_TASK TO COMPLETE_
Gather every line below that contains the string "upload", matching case exactly.

_DATA FOR REVIEW_

# # #

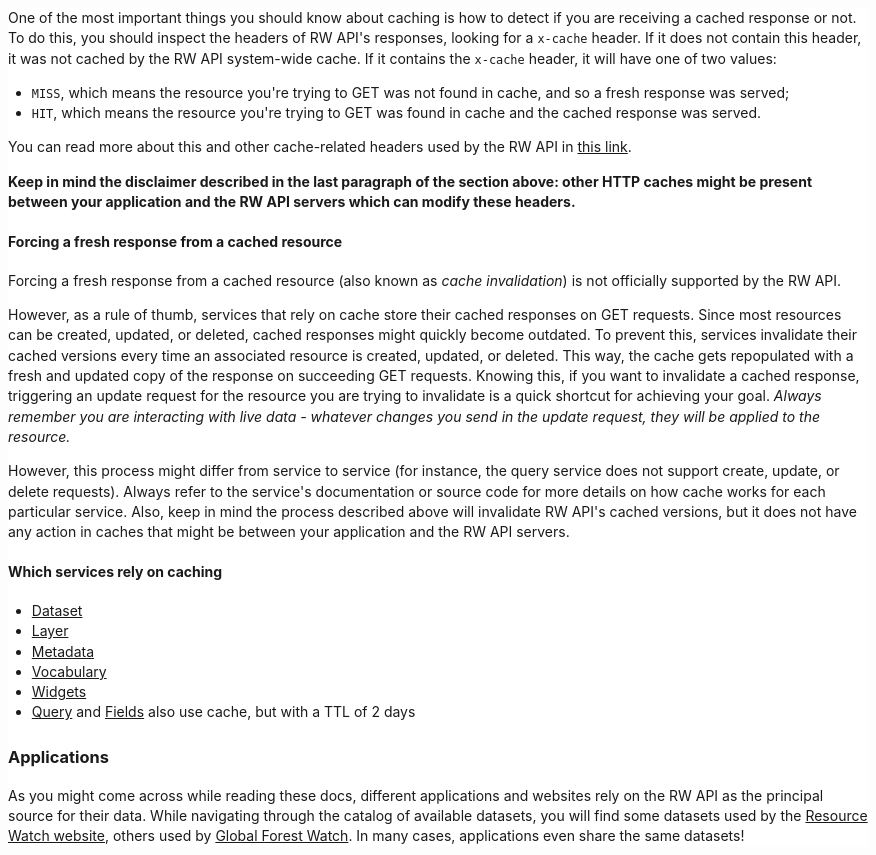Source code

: One of the most important things you should know about caching is how to detect if you are receiving a cached response or not. To do this, you should inspect the headers of RW API's responses, looking for a `x-cache` header. If it does not contain this header, it was not cached by the RW API system-wide cache. If it contains the `x-cache` header, it will have one of two values:

* `MISS`, which means the resource you're trying to GET was not found in cache, and so a fresh response was served;
* `HIT`, which means the resource you're trying to GET was found in cache and the cached response was served.

You can read more about this and other cache-related headers used by the RW API in [this link](https://docs.fastly.com/en/guides/understanding-cache-hit-and-miss-headers-with-shielded-services).

**Keep in mind the disclaimer described in the last paragraph of the section above: other HTTP caches might be present between your application and the RW API servers which can modify these headers.**

#### Forcing a fresh response from a cached resource

Forcing a fresh response from a cached resource (also known as *cache invalidation*) is not officially supported by the RW API.

However, as a rule of thumb, services that rely on cache store their cached responses on GET requests. Since most resources can be created, updated, or deleted, cached responses might quickly become outdated. To prevent this, services invalidate their cached versions every time an associated resource is created, updated, or deleted. This way, the cache gets repopulated with a fresh and updated copy of the response on succeeding GET requests. Knowing this, if you want to invalidate a cached response, triggering an update request for the resource you are trying to invalidate is a quick shortcut for achieving your goal. *Always remember you are interacting with live data - whatever changes you send in the update request, they will be applied to the resource.*

However, this process might differ from service to service (for instance, the query service does not support create, update, or delete requests). Always refer to the service's documentation or source code for more details on how cache works for each particular service. Also, keep in mind the process described above will invalidate RW API's cached versions, but it does not have any action in caches that might be between your application and the RW API servers.

#### Which services rely on caching

* [Dataset](/index-rw.html#dataset7)
* [Layer](/index-rw.html#layer9)
* [Metadata](/index-rw.html#metadata14)
* [Vocabulary](/index-rw.html#vocabulary-and-tags)
* [Widgets](/index-rw.html#widget10)
* [Query](/index-rw.html#query7) and [Fields](/index-rw.html#fields) also use cache, but with a TTL of 2 days

### Applications

As you might come across while reading these docs, different applications and websites rely on the RW API as the principal source for their data. While navigating through the catalog of available datasets, you will find some datasets used by the [Resource Watch website](https://resourcewatch.org/), others used by [Global Forest Watch](https://www.globalforestwatch.org/). In many cases, applications even share the same datasets!
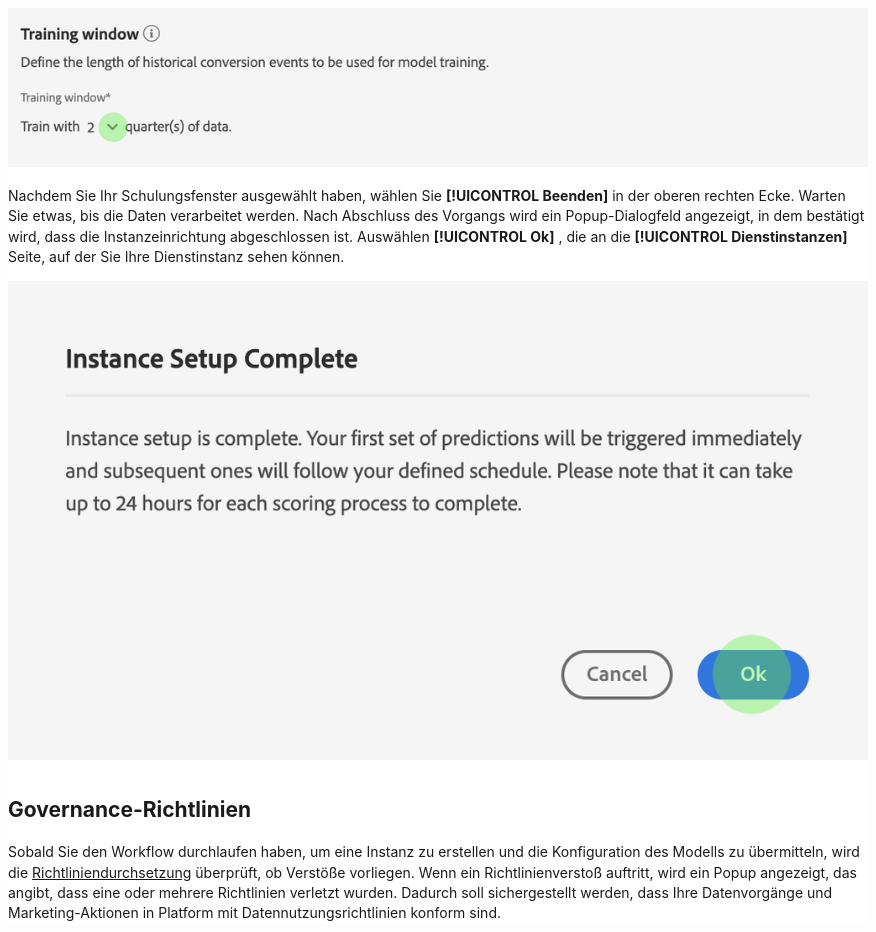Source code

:![Trainingsfenster](./images/user-guide/training_window.png)

Nachdem Sie Ihr Schulungsfenster ausgewählt haben, wählen Sie **[!UICONTROL Beenden]** in der oberen rechten Ecke. Warten Sie etwas, bis die Daten verarbeitet werden. Nach Abschluss des Vorgangs wird ein Popup-Dialogfeld angezeigt, in dem bestätigt wird, dass die Instanzeinrichtung abgeschlossen ist. Auswählen **[!UICONTROL Ok]** , die an die **[!UICONTROL Dienstinstanzen]** Seite, auf der Sie Ihre Dienstinstanz sehen können.

![Setup abgeschlossen](./images/user-guide/instance_setup_complete.png)

## Governance-Richtlinien

Sobald Sie den Workflow durchlaufen haben, um eine Instanz zu erstellen und die Konfiguration des Modells zu übermitteln, wird die [Richtliniendurchsetzung](/help/data-governance/enforcement/auto-enforcement.md) überprüft, ob Verstöße vorliegen. Wenn ein Richtlinienverstoß auftritt, wird ein Popup angezeigt, das angibt, dass eine oder mehrere Richtlinien verletzt wurden. Dadurch soll sichergestellt werden, dass Ihre Datenvorgänge und Marketing-Aktionen in Platform mit Datennutzungsrichtlinien konform sind.
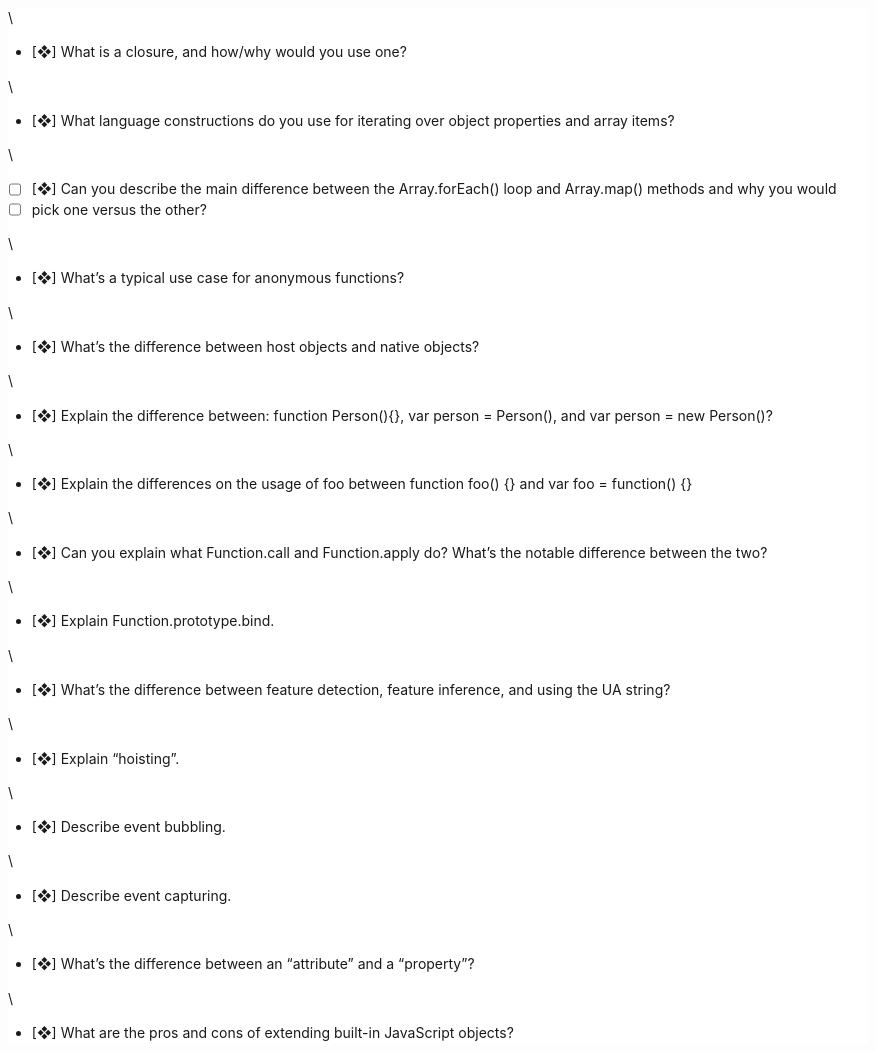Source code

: \\

* \[❖] What is a closure, and how/why would you use one?

\\

* \[❖] What language constructions do you use for iterating over object properties and array items?

\\

* [ ] \[❖] Can you describe the main difference between the Array.forEach() loop and Array.map() methods and why you would
* [ ] pick one versus the other?

\\

* \[❖] What’s a typical use case for anonymous functions?

\\

* \[❖] What’s the difference between host objects and native objects?

\\

* \[❖] Explain the difference between: function Person(){}, var person = Person(), and var person = new Person()?

\\

* \[❖] Explain the differences on the usage of foo between function foo() {} and var foo = function() {}

\\

* \[❖] Can you explain what Function.call and Function.apply do? What’s the notable difference between the two?

\\

* \[❖] Explain Function.prototype.bind.

\\

* \[❖] What’s the difference between feature detection, feature inference, and using the UA string?

\\

* \[❖] Explain “hoisting”.

\\

* \[❖] Describe event bubbling.

\\

* \[❖] Describe event capturing.

\\

* \[❖] What’s the difference between an “attribute” and a “property”?

\\

* \[❖] What are the pros and cons of extending built-in JavaScript objects?
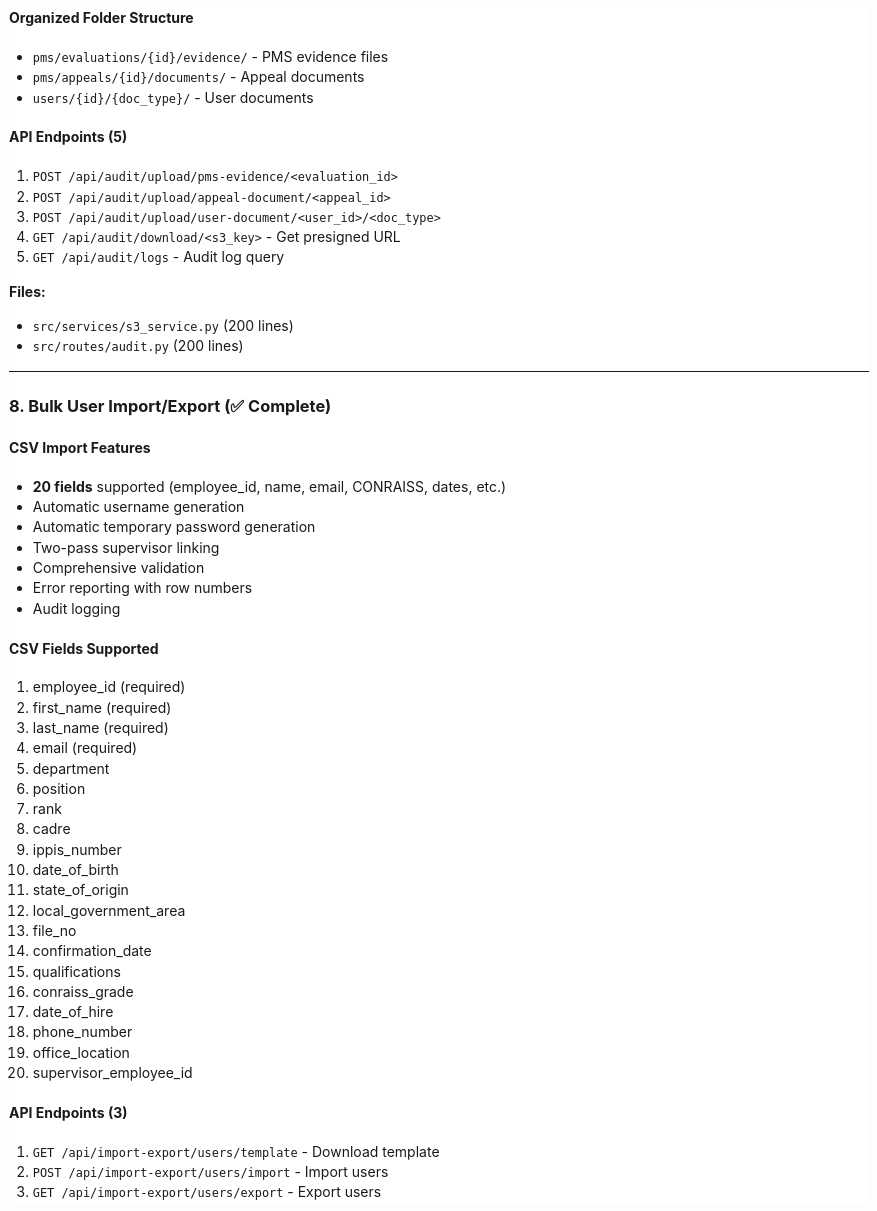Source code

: #### Organized Folder Structure
- `pms/evaluations/{id}/evidence/` - PMS evidence files
- `pms/appeals/{id}/documents/` - Appeal documents
- `users/{id}/{doc_type}/` - User documents

#### API Endpoints (5)
1. `POST /api/audit/upload/pms-evidence/<evaluation_id>`
2. `POST /api/audit/upload/appeal-document/<appeal_id>`
3. `POST /api/audit/upload/user-document/<user_id>/<doc_type>`
4. `GET /api/audit/download/<s3_key>` - Get presigned URL
5. `GET /api/audit/logs` - Audit log query

**Files:**
- `src/services/s3_service.py` (200 lines)
- `src/routes/audit.py` (200 lines)

---

### 8. Bulk User Import/Export (✅ Complete)

#### CSV Import Features
- **20 fields** supported (employee_id, name, email, CONRAISS, dates, etc.)
- Automatic username generation
- Automatic temporary password generation
- Two-pass supervisor linking
- Comprehensive validation
- Error reporting with row numbers
- Audit logging

#### CSV Fields Supported
1. employee_id (required)
2. first_name (required)
3. last_name (required)
4. email (required)
5. department
6. position
7. rank
8. cadre
9. ippis_number
10. date_of_birth
11. state_of_origin
12. local_government_area
13. file_no
14. confirmation_date
15. qualifications
16. conraiss_grade
17. date_of_hire
18. phone_number
19. office_location
20. supervisor_employee_id

#### API Endpoints (3)
1. `GET /api/import-export/users/template` - Download template
2. `POST /api/import-export/users/import` - Import users
3. `GET /api/import-export/users/export` - Export users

# # #

_EXERCISE ANSWER_
1. `POST /api/audit/upload/pms-evidence/<evaluation_id>`
2. `POST /api/audit/upload/appeal-document/<appeal_id>`
3. `POST /api/audit/upload/user-document/<user_id>/<doc_type>`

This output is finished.